• What to produce:
Which of the lines below contain the string "ПОСПЕЛИХИНСКИЙ"? Pull each one out of the data.

(Revision comparison data)
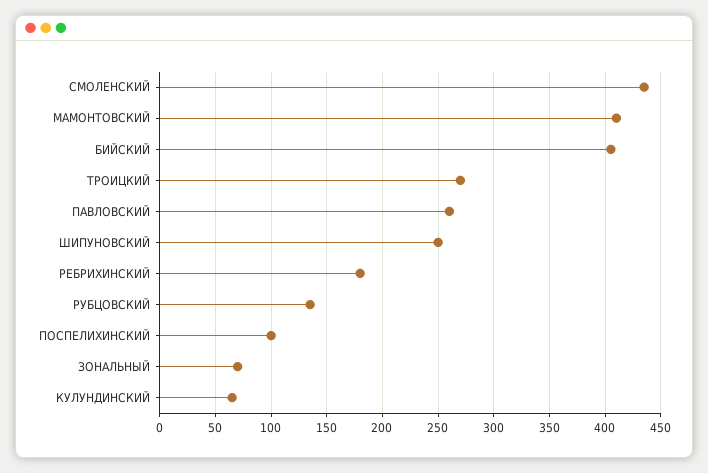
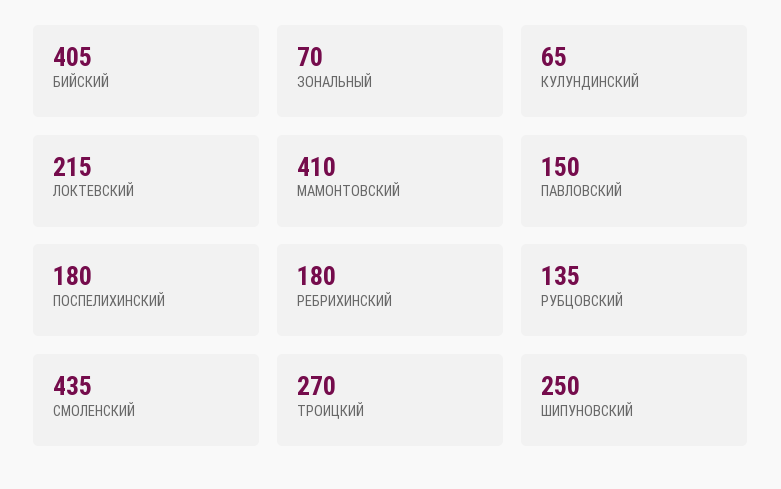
  {
    "СМОЛЕНСКИЙ": 435,
    "МАМОНТОВСКИЙ": 410,
    "БИЙСКИЙ": 405,
    "ТРОИЦКИЙ": 270,
-   "ПАВЛОВСКИЙ": 260,
+   "ПАВЛОВСКИЙ": 150,
    "ШИПУНОВСКИЙ": 250,
    "РЕБРИХИНСКИЙ": 180,
    "РУБЦОВСКИЙ": 135,
-   "ПОСПЕЛИХИНСКИЙ": 100,
+   "ПОСПЕЛИХИНСКИЙ": 180,
    "ЗОНАЛЬНЫЙ": 70,
-   "КУЛУНДИНСКИЙ": 65
+   "КУЛУНДИНСКИЙ": 65,
+   "ЛОКТЕВСКИЙ": 215
  }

• Solution:
-   "ПОСПЕЛИХИНСКИЙ": 100,
+   "ПОСПЕЛИХИНСКИЙ": 180,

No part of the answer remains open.